A partir de aquí han continuado los tira y afloja. De momento, el BCE facilitará liquidez a los bancos griegos (continúa la fuga de capitales), mientras se llega -todo el mundo lo esperaba- a un acuerdo. No parece que Tsipras se plantee seriamente que Grecia abandone el euro. Su única salida, si no quiere arriesgarse al desastre, es un entendimiento que pueda presentarse, si no como una victoria, sí como el resultado digno, fruto de una batalla heroica contra los poderes que dominan Europa. Aquiles no conquistará Troya, pero no puede dejar que la humillen delante de sus murallas.

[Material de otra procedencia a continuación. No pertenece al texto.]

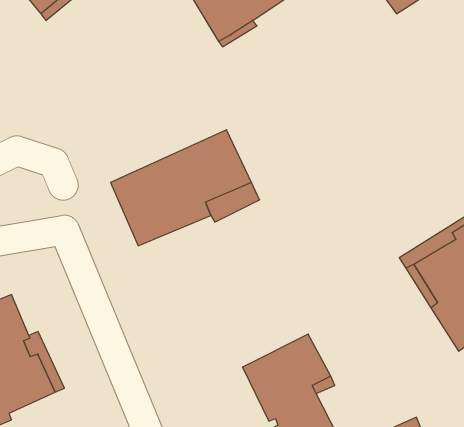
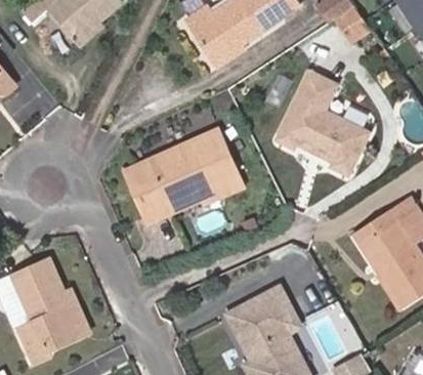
building: none -> [273,70,368,174]

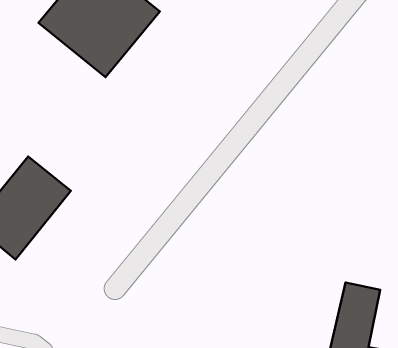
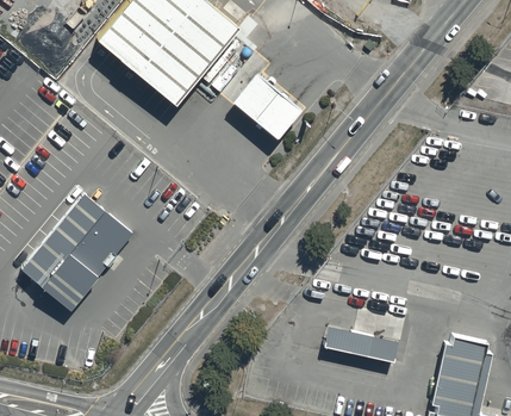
building: none -> [231,74,299,138]
building: none -> [325,324,400,362]

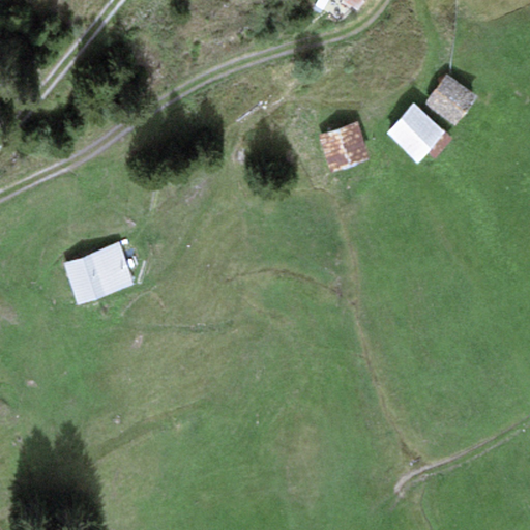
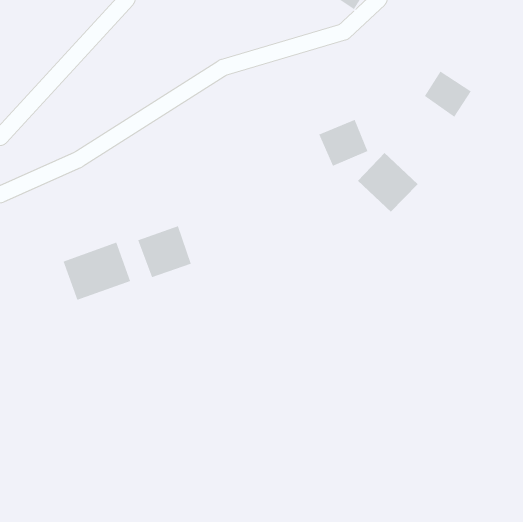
building: [384,101,446,163] -> [357,152,418,213]
building: none -> [137,225,192,278]

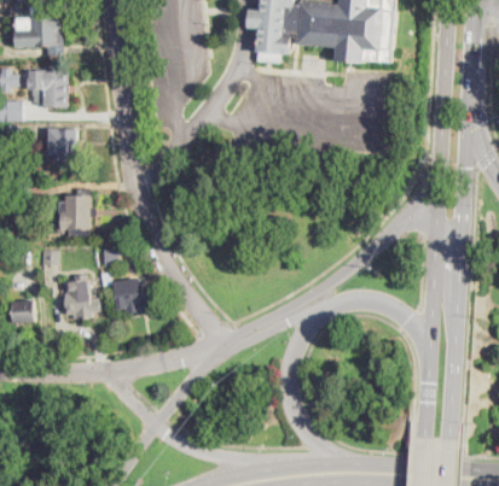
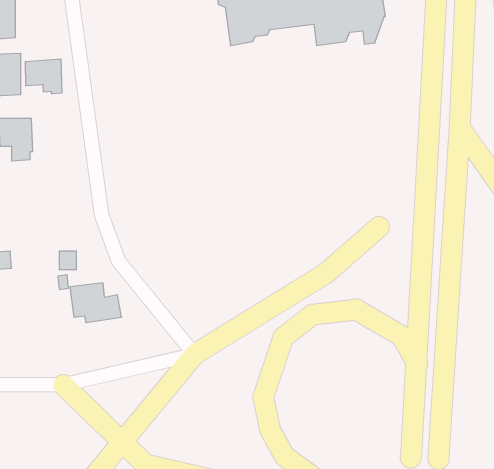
building: none -> [25,59,62,94]
building: [58,194,88,238] -> none
building: [63,280,100,320] -> none

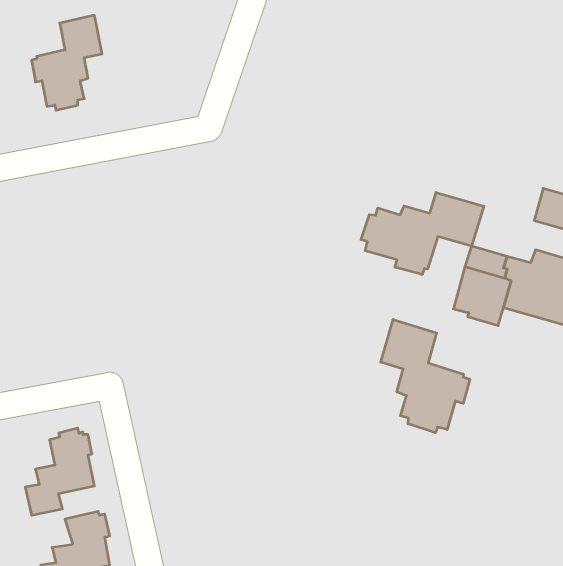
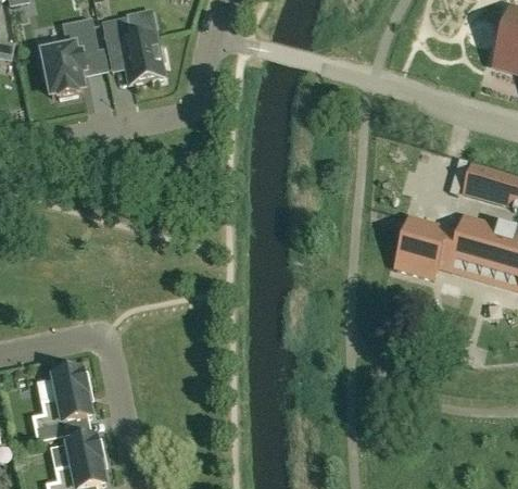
building: none -> [100,16,163,83]
building: [361,192,484,275] -> none
building: [381,319,470,433] -> none

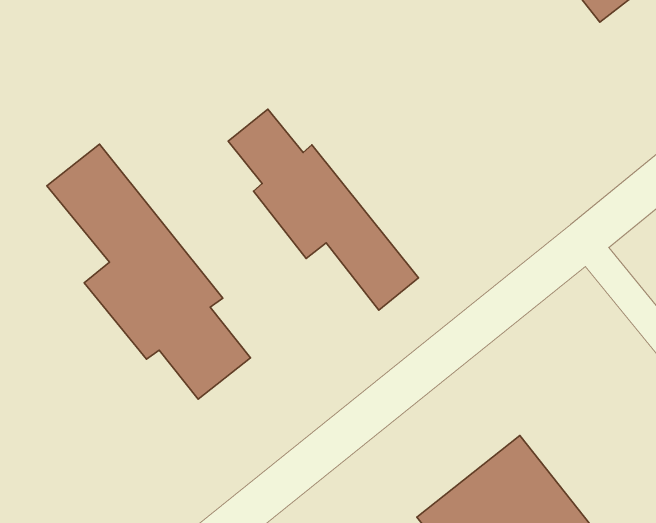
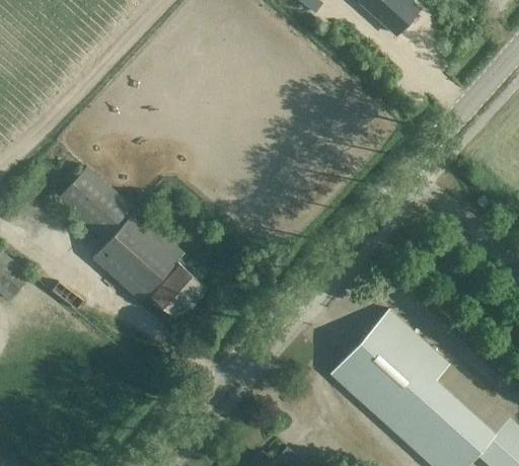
building: [228,109,418,310] -> none

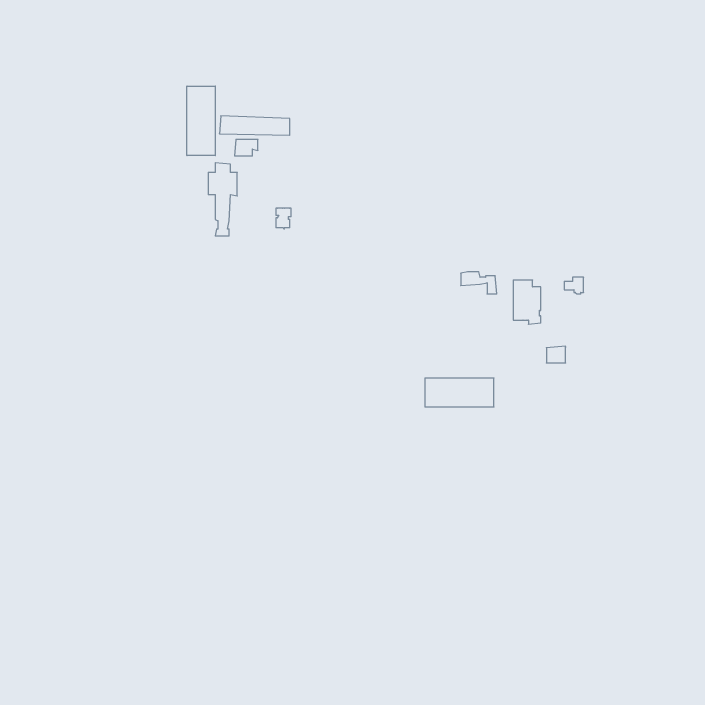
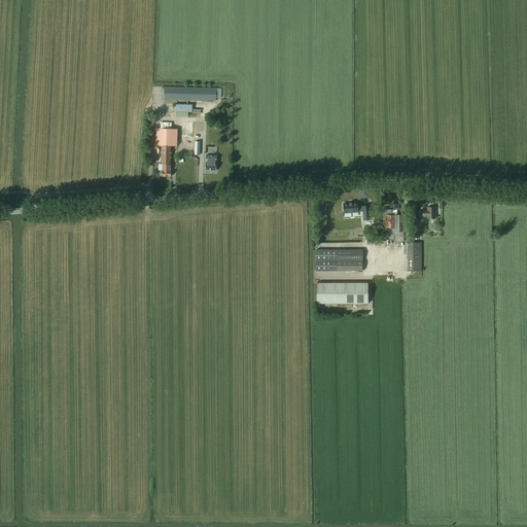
building: [187,86,215,156] -> none
building: none -> [316,249,362,271]

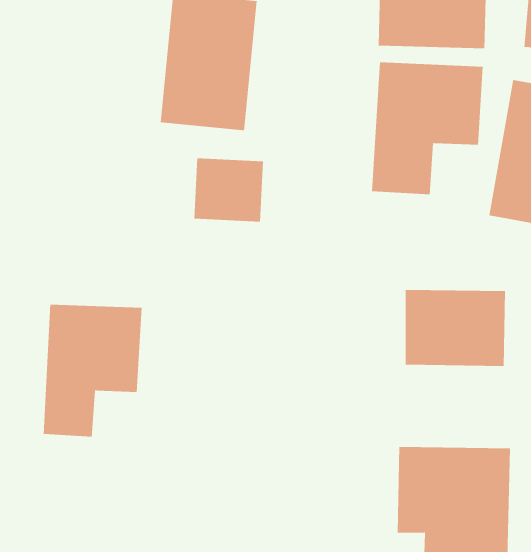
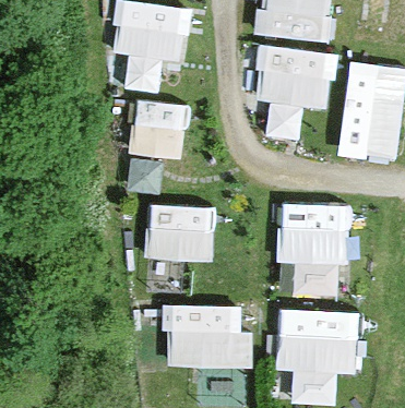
building: [43,304,142,437] -> [145,205,213,296]
building: none -> [160,304,248,370]

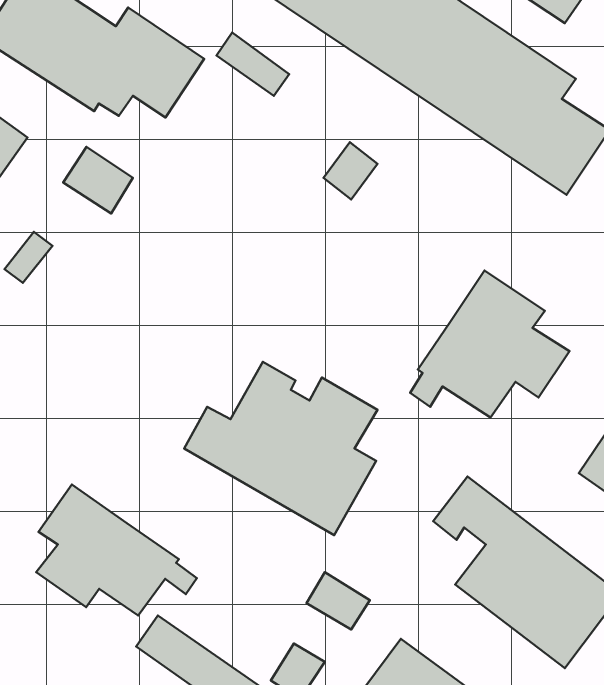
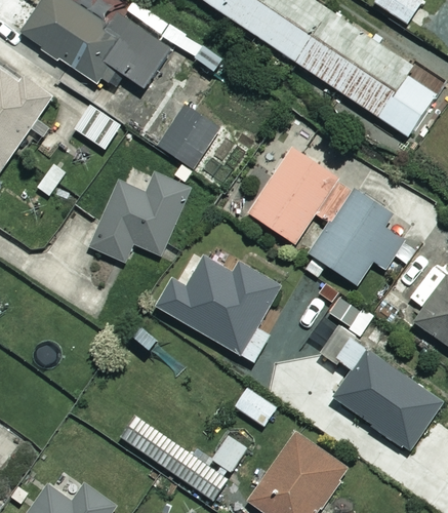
building: none -> [158,106,219,169]
building: none -> [248,147,353,244]
building: none -> [87,164,185,265]
building: [36,484,197,616] -> none

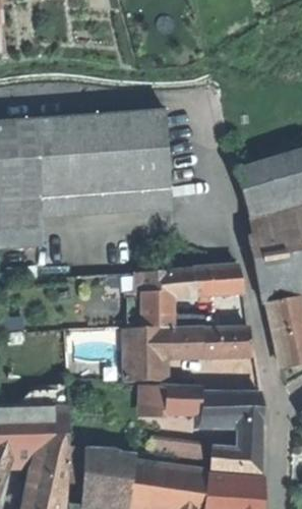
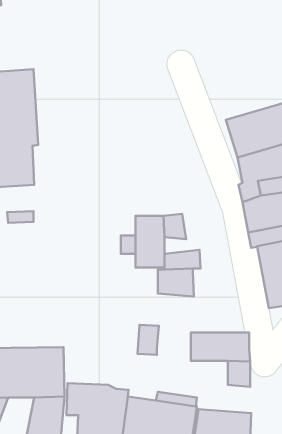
building: [36,109,170,197] -> none
building: [191,267,243,296] -> none
building: [124,328,167,382] -> none
building: [202,329,249,356] -> none
building: [165,387,200,411] -> none
building: [212,447,263,473] -> none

Por su parte, Merkel necesita un acuerdo que no incentive a otros países deudores a reclamar más concesiones. Alemania ha advertido severamente -a veces de forma desconsiderada- a los griegos. Pero también lo ha hecho EEUU, pese a su desconfianza hacia las políticas de austeridad. Así, el secretario del Tesoro, Jack Lew, apuntó que «sin acuerdo entramos en aguas desconocidas, en las que los mayores riesgos son para Grecia». Tsipras debe poder decir a los griegos que ha obtenido algo, y Merkel debe poder decir que no ha cedido y que el primero ha pasado por el aro, aunque, por otra parte, todo el mundo es consciente de que el caso griego ha resultado un desgraciado experimento y que ha sido el país más perjudicado por las políticas impuestas por Europa. Se produjo una situación similar con la entrada de Grecia en el euro, el 1 de enero del 2001, cuando mientras unos -Atenas- presentaban unas cuentas más que maquilladas, los otros hacían ver que no se enteraban. Ahora se trata, como se suele decir medio en broma medio en serio, de que unos hagan ver que pagan y los demás hagan ver que cobran.

Por ello, buena parte de las discusiones son sobre el lenguaje, sobre el léxico que hay que utilizar en un eventual pacto (cuando escribo estas líneas acaba de alcanzarse un acuerdo sobre el rescate, que debe cerrarse el lunes). Así, por ejemplo, Atenas habla de un «acuerdo puente de deuda» que le permita aguantar unos meses más. Lo que pasará en el futuro, si se supera la situación actual, no lo sabe nadie, pero resulta del todo incontestable que Grecia necesita reformas serias si quiere recuperar algún día la salud.

¿Y España? ¿Qué ha hecho Rajoy? El PP ha rehuido adoptar la posición de otros estados europeos, como la Francia de Hollande, es decir, sonreír a Tsipras y esperar a verlas venir. No, Rajoy no ha dudado en erigirse en el más fiel escudero de Merkel. El PP no parece codiciar, ni secretamente, que Grecia emerja airosa del envite para luego intentar aligerar su propia carga. Como en otras ocasiones, Rajoy ha interpretado la situación solo en términos partidistas. De este modo, donde el resto de Europa ve una situación compleja, con argumentos cruzados a tener en consideración, al PP se le aparecen en sus pesadillas la coleta y el verbo áspero de Pablo Iglesias y un reloj daliniano que corre velozmente hacia las elecciones.

Los populares desean que Tsipras fracase porque temen más el contagio político que el económico, como ha apuntado muy bien el profesor Sala Martin. Este miedo, compartido por otros gobiernos que se enfrentan en sus países a fuerzas -muy de izquierdas o muy de derechas- que rechazan los recortes y llaman al choque con los poderes europeos, es especialmente exagerado en el caso español.

El razonamiento es simple y simplista. Si al Gobierno de Syriza le salen bien las cosas, o parece que le han salido bien, eso -cree Rajoy- supondrá un empuje importante para Podemos -hermanada con Syriza- y quizá el descabalgamiento de los populares del poder. «Si a Grecia le va mal, a mí me irá bien. Si a Grecia le va bien, a mí me irá mal», parece decirse el antiguo registrador de la propiedad.